Response 4. Thank you for this comment. We have updated this information and mentioned the two research groups suggested by the reviewer (marked in red).

Comment 5. In different parts of the review, the sortilin receptor is not properly described. This is a sorting receptor, involved in many processes. In the last 20 years it was found to be a key player in neurotrophins’ biological function and was found to be involved in the pro-neurotrophins mediated apoptosis, in conjunction with p75^NTR. This is not reported correctly in the review. Please address this point.

Response 5. We thank the referee for this comment. The revised version of our manuscript now addresses this important point (marked in red).

Comment 6. To increase clarity of reading and understanding, I would recommend adding one table in section “3. NGFR/p75^NTR genetic variants and AD”, to summarize the polymorphisms, their implication, and the related references.

Response 6. Thank you for this comment. Unfortunately, the studies carried out so far have shown that only the variants rs9908234 and rs2072446 were significantly associated with the brain accumulation of Aβ. For this reason, in your opinion it is superfluous to introduce a new table with only two polimorphisms. We specified this result better in the conclusions to increase clarity of reading and understanding.

Comment 7. For the same reason, I would suggest adding a Table in section “4. NGFR/p75^NTR as a biomarker of AD”, to show in a more schematic way the different studies in support of p75^NTR as a biomarker.

Response 7. Thank you for this suggestion. The revised version of our manuscript now includes this additional table.

 Comment 8. And in analogy with these suggestions, I strongly suggest adding a table in section “5. NGFR/p75^NTR as a therapeutic target for AD”, to better highlight the small molecules and/or therapeutic strategies involving p75^NTR.
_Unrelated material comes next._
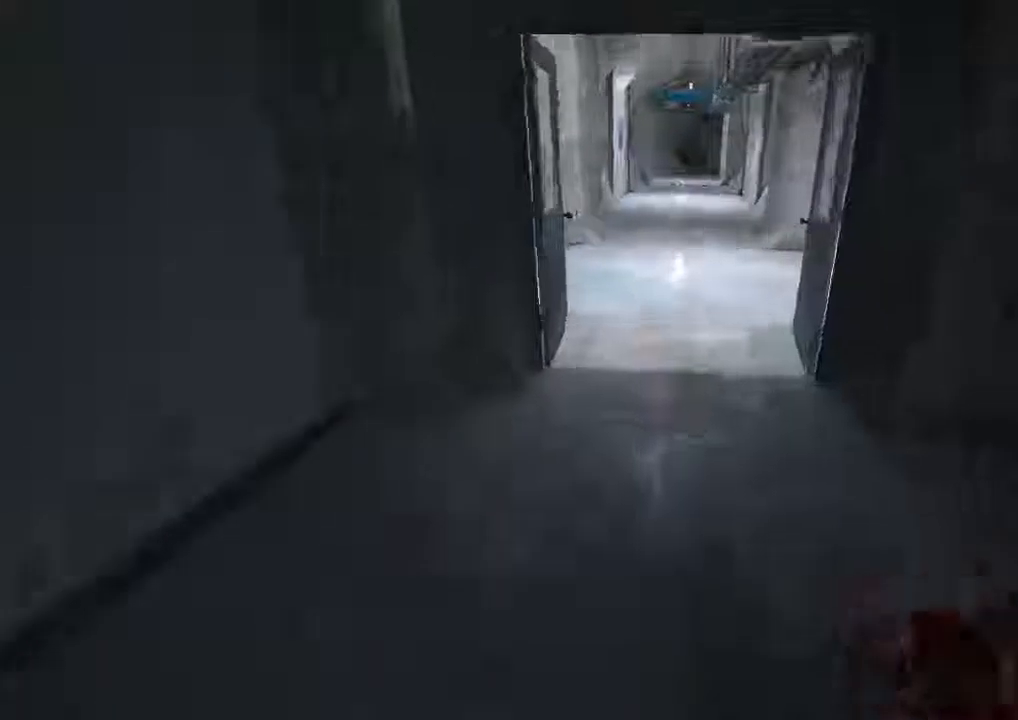
{"keys": ["shift", "w"], "mouse": [], "events": []}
Response 8. Again, we thank the referee for this suggestion. The revised version of our manuscript now includes also this additional table.

Comment 9. Figure 2 – The character of the comments in the boxes below the drawings are too small and cannot be read properly.

Response 9. We thank the reviewer for spotting this error. We have increased the size of the writing in the boxes as much as possible.

Comment 10.  In paragraph “2. Expression and signaling pathways of NGFR/p75^NTR in AD”, the authors should also discuss other evidences in the expression and regulation of p75^NTR in the context of Alzheimer’s Disease, as for example those reporting increased protein levels (for example Saadipour et al, J Neurochem 2018, Podlesniy et al, Am J Pathol, 2006, and others).

Response 10. We thank the reviwer for this suggestion. We had already mentioned the fact that some authors have found high levels of this receptor in the AD brain:

“Interestingly, TrkA expression is reduced in early and late stages of AD [47–49] whereas the NGFR/p75^NTR expression is not affected or is increased in AD-damaged CNs of the basal forebrain [49–51]. Besides basal forebrain, AD patients showed higher levels of NGFR/p75^NTR receptors also in cortical neurons [52] and hippocampi [53,54]”.

However, the revised version of our manuscript now includes the two references suggested by the reviewer.

Comment 11. It might be useful to also discuss the described role of p75NTR in mediating the negative effects of Aβ 1–42 oligomers (see for example Patnaik et al, Scientific Reports, 2020).

Response 11. Thank you for this suggestion. We have now added this information (marked in red).

Comment 12. The last part of the Conclusions is somehow confusing, please clarify.

Response 12. We thank the reviewer for this comment. We have added a sentence on the 2 NGFR/p75NTR genetic variants associated with an increased accumulation of beta-amyloid. We honestly do not understand which other parts in the conclusions section are not clear ( No other comments by the other 2 reviewers have been reported on this section).